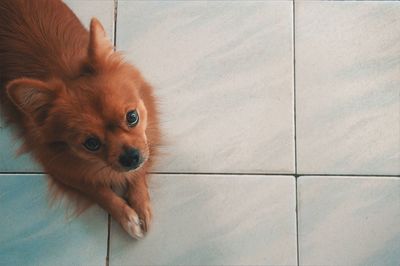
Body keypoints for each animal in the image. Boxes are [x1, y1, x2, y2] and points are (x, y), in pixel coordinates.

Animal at [0, 0, 160, 238]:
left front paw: (140, 203)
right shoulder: (63, 169)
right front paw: (127, 216)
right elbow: (98, 190)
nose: (130, 157)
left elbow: (139, 169)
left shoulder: (144, 145)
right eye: (91, 144)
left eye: (132, 117)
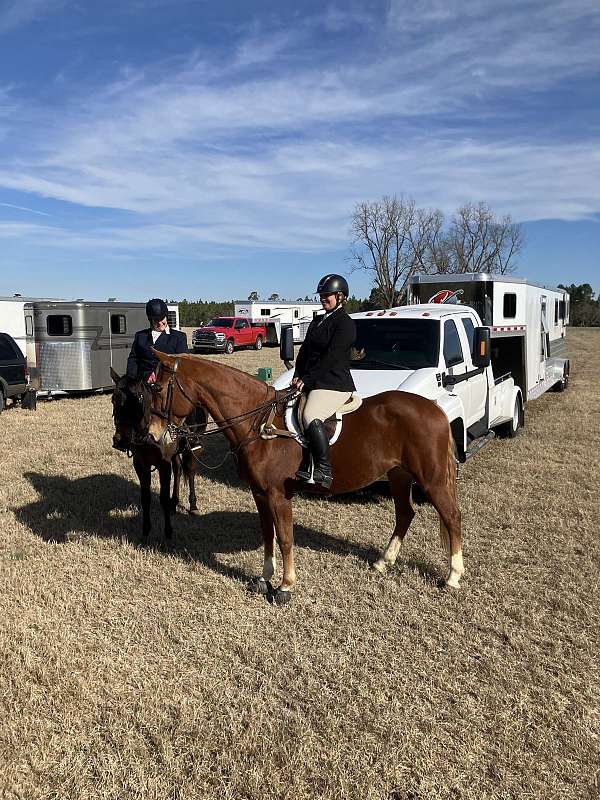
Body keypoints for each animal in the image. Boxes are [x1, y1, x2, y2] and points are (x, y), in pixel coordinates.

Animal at [110, 368, 206, 544]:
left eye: (137, 400)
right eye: (113, 399)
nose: (121, 439)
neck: (147, 432)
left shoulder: (163, 465)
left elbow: (163, 498)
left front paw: (168, 533)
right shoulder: (140, 464)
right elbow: (145, 497)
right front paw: (146, 531)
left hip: (194, 447)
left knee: (190, 471)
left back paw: (193, 505)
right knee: (178, 469)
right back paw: (174, 503)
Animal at [148, 352, 462, 600]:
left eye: (160, 389)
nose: (152, 436)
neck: (258, 424)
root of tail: (434, 408)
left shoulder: (278, 495)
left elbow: (285, 538)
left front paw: (286, 586)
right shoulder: (259, 493)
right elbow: (268, 535)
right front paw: (264, 579)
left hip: (431, 479)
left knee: (450, 516)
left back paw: (453, 576)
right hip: (399, 475)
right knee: (405, 514)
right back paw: (384, 562)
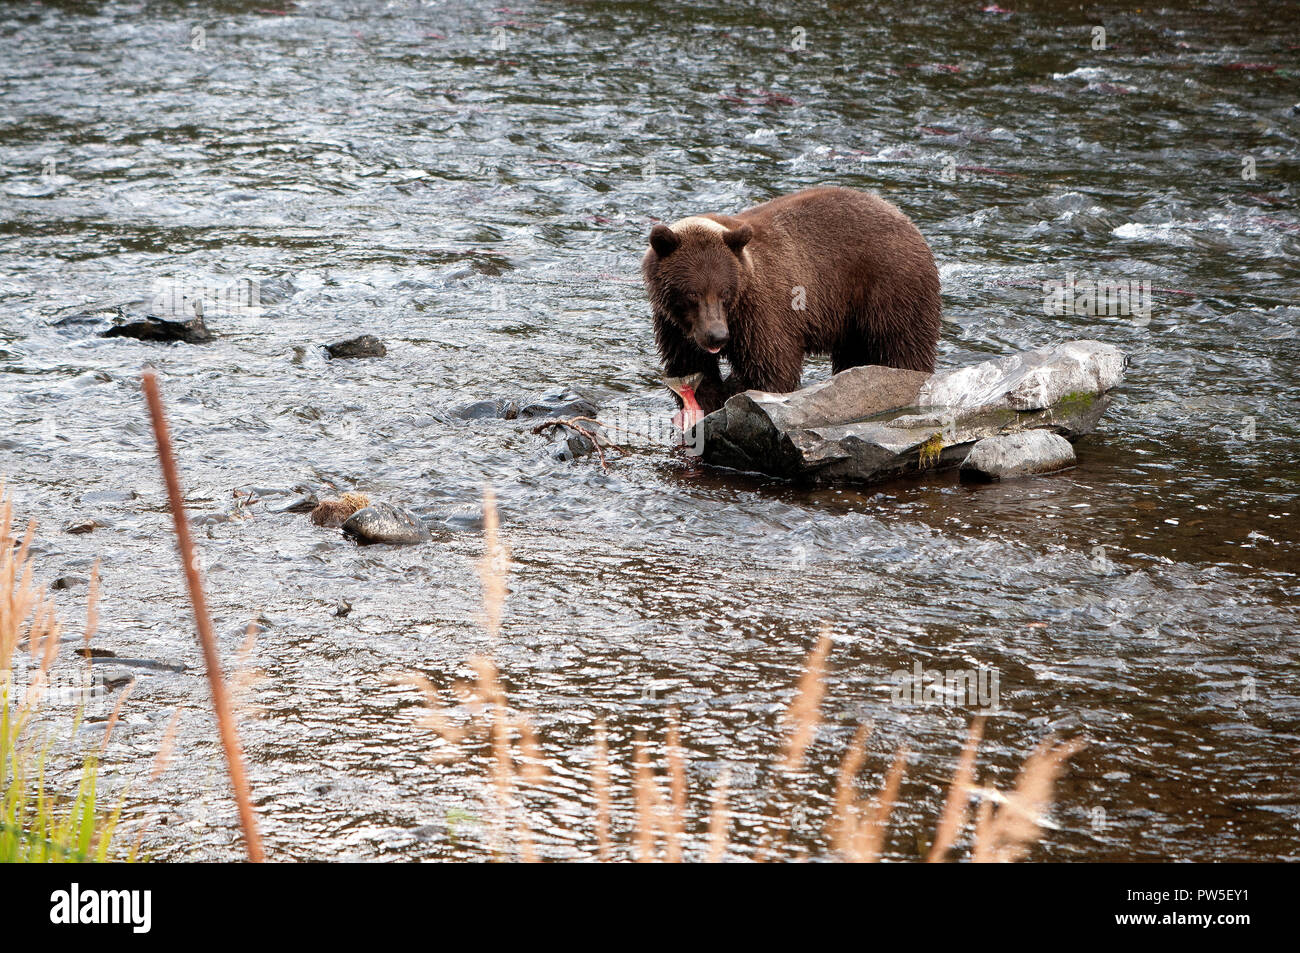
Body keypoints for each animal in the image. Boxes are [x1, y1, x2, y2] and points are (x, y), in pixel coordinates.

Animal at [641, 186, 941, 417]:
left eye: (724, 291)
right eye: (692, 293)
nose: (717, 336)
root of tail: (908, 221)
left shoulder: (763, 311)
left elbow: (771, 368)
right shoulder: (674, 326)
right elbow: (691, 368)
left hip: (890, 288)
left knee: (902, 347)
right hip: (853, 319)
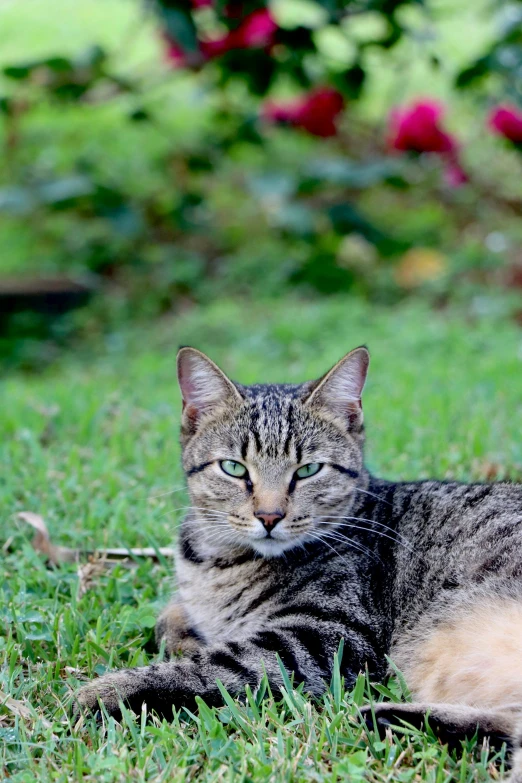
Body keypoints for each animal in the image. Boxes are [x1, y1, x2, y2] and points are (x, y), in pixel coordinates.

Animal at [76, 348, 522, 776]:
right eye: (234, 468)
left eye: (308, 470)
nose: (270, 516)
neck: (218, 561)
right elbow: (168, 622)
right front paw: (186, 635)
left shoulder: (328, 635)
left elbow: (207, 667)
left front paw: (103, 692)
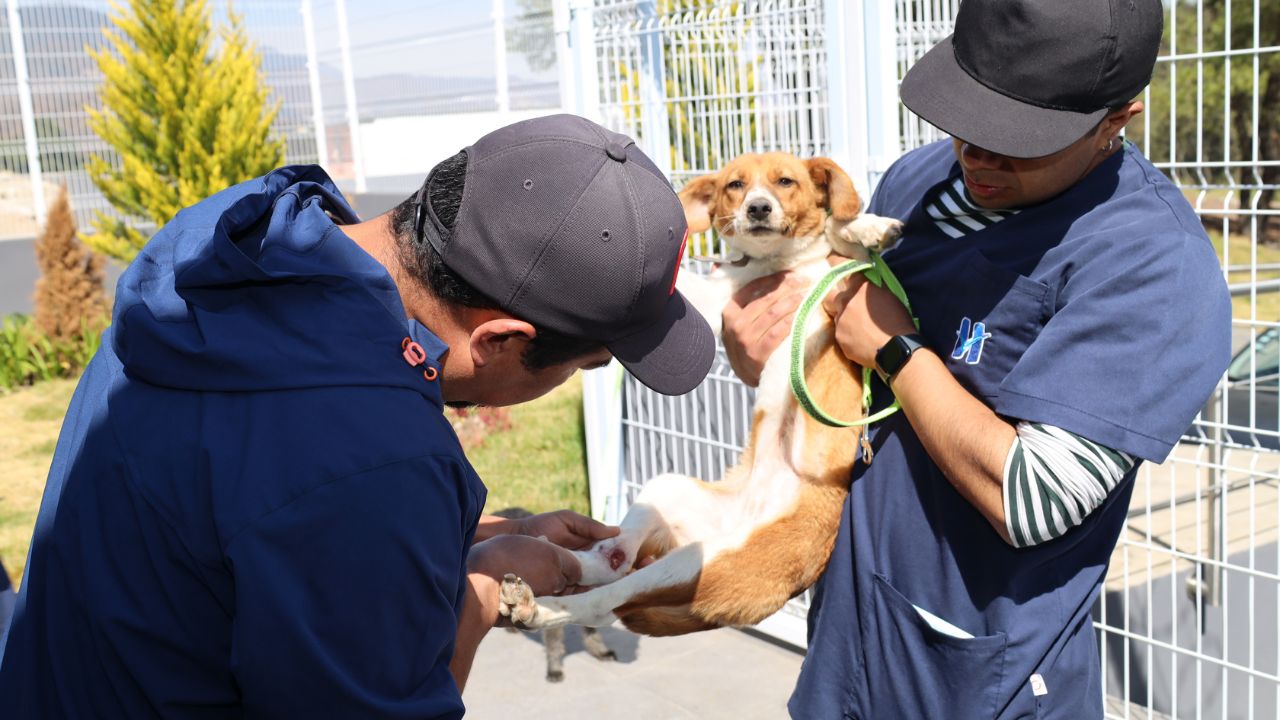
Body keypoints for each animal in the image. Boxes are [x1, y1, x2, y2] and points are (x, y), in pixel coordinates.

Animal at [496, 152, 901, 632]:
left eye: (785, 181)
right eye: (735, 185)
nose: (758, 208)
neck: (775, 262)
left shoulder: (843, 280)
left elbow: (842, 237)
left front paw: (868, 227)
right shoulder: (713, 305)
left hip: (694, 561)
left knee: (604, 600)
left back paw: (537, 605)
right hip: (666, 492)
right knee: (613, 564)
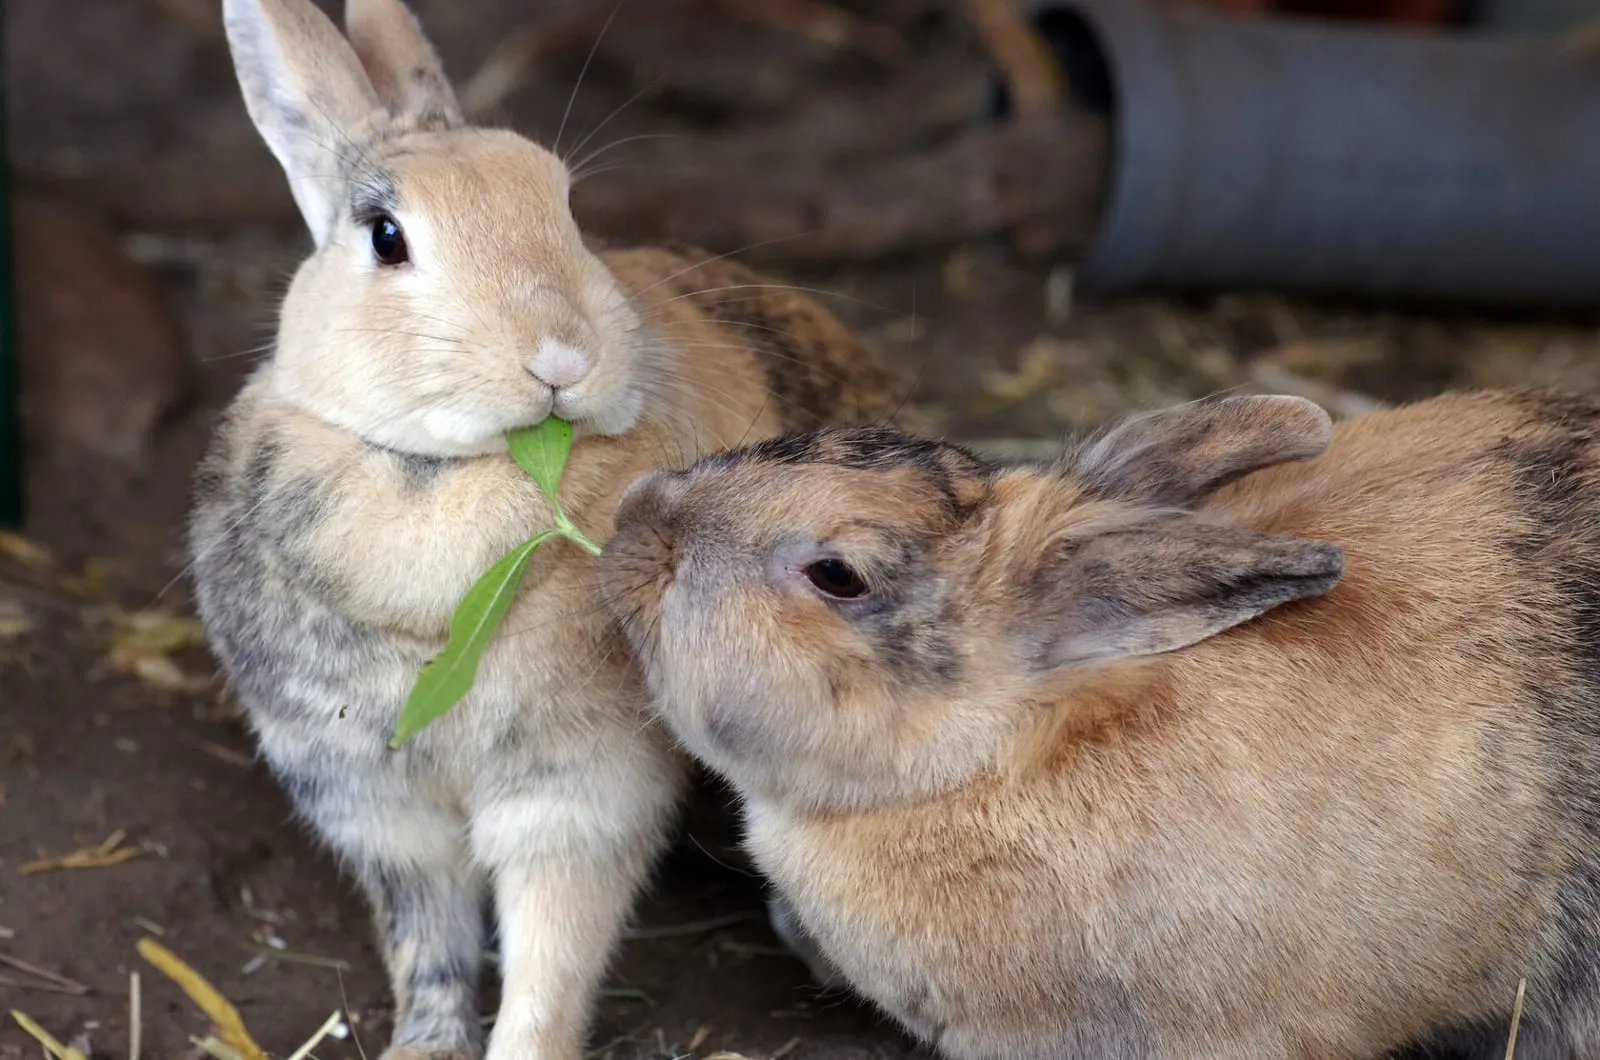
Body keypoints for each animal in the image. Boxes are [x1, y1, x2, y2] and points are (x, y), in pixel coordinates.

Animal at [186, 1, 919, 1058]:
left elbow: (550, 960)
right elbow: (430, 945)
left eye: (565, 209)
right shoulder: (375, 802)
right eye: (385, 235)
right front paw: (423, 1045)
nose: (561, 356)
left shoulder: (575, 795)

++++++++++

[Task details]
The answer should be the complete listing, set down exactly, without pictures.

[Reply]
Body keypoints for each animal in the image. Boxes are [x1, y1, x2, y2] and points are (x, y), in pixel coordinates.

Animal at [0, 0, 160, 238]:
left front paw: (140, 203)
right shoulder: (63, 169)
right front paw: (127, 216)
right elbow: (98, 190)
nose: (130, 157)
left elbow: (139, 169)
left shoulder: (144, 145)
right eye: (91, 144)
left eye: (132, 117)
Body keypoints for each animal in the image. Boxes are [x1, y1, x2, y2] and points are (x, y), in pixel coordinates.

Animal at [110, 368, 206, 544]:
left eye: (137, 400)
right eye: (113, 399)
nose: (121, 439)
neck: (147, 432)
left shoulder: (163, 465)
left elbow: (163, 498)
left front paw: (168, 533)
right shoulder: (140, 464)
right elbow: (145, 497)
right front paw: (146, 531)
left hip: (194, 447)
left knee: (190, 471)
left back paw: (193, 505)
right knee: (178, 469)
right back paw: (174, 503)
Animal at [148, 352, 462, 600]:
left eye: (160, 389)
nose: (152, 436)
neck: (258, 424)
root of tail: (434, 408)
left shoulder: (278, 495)
left elbow: (285, 538)
left front paw: (286, 586)
right shoulder: (259, 493)
right elbow: (268, 535)
right front paw: (264, 579)
left hip: (431, 479)
left knee: (450, 516)
left back paw: (453, 576)
right hip: (399, 475)
right knee: (405, 514)
right back paw: (384, 562)
Body keypoints for each animal in the image. Boxes are [x1, y1, x2, y2] and points are (x, y), in pixel coordinates.

Animal at [641, 186, 941, 417]:
left eye: (724, 291)
right eye: (692, 293)
nose: (717, 336)
root of tail: (908, 221)
left shoulder: (763, 311)
left elbow: (771, 368)
right shoulder: (674, 326)
right elbow: (691, 368)
left hip: (890, 288)
left knee: (902, 347)
right hip: (853, 319)
Body keypoints for each animal in the image. Boxes are [x1, y1, x2, y2] and points are (x, y), in pixel coordinates.

Animal at [76, 348, 522, 776]:
right eye: (234, 468)
left eye: (308, 470)
nose: (270, 516)
neck: (218, 561)
right elbow: (168, 622)
right front paw: (186, 635)
left shoulder: (328, 635)
left elbow: (207, 667)
left front paw: (103, 692)
Body keypoints for each animal in the image. Boxes are [x1, y1, x2, y2] and points are (x, y), in pixel coordinates.

Animal at [496, 152, 901, 632]:
left eye: (785, 181)
right eye: (735, 185)
nose: (758, 208)
neck: (775, 262)
left shoulder: (843, 280)
left elbow: (842, 237)
left front paw: (868, 227)
right shoulder: (713, 305)
left hip: (694, 561)
left knee: (604, 600)
left back paw: (537, 605)
right hip: (666, 492)
right knee: (613, 564)
Body keypoints for each animal in the image. Boxes are [x1, y1, x2, y2] and points are (x, y), in pixel coordinates.

Animal at [186, 1, 919, 1058]:
left elbow: (550, 960)
right elbow: (430, 945)
left eye: (565, 209)
right shoulder: (375, 802)
right eye: (385, 235)
right front paw: (423, 1045)
nose: (561, 356)
left shoulder: (575, 795)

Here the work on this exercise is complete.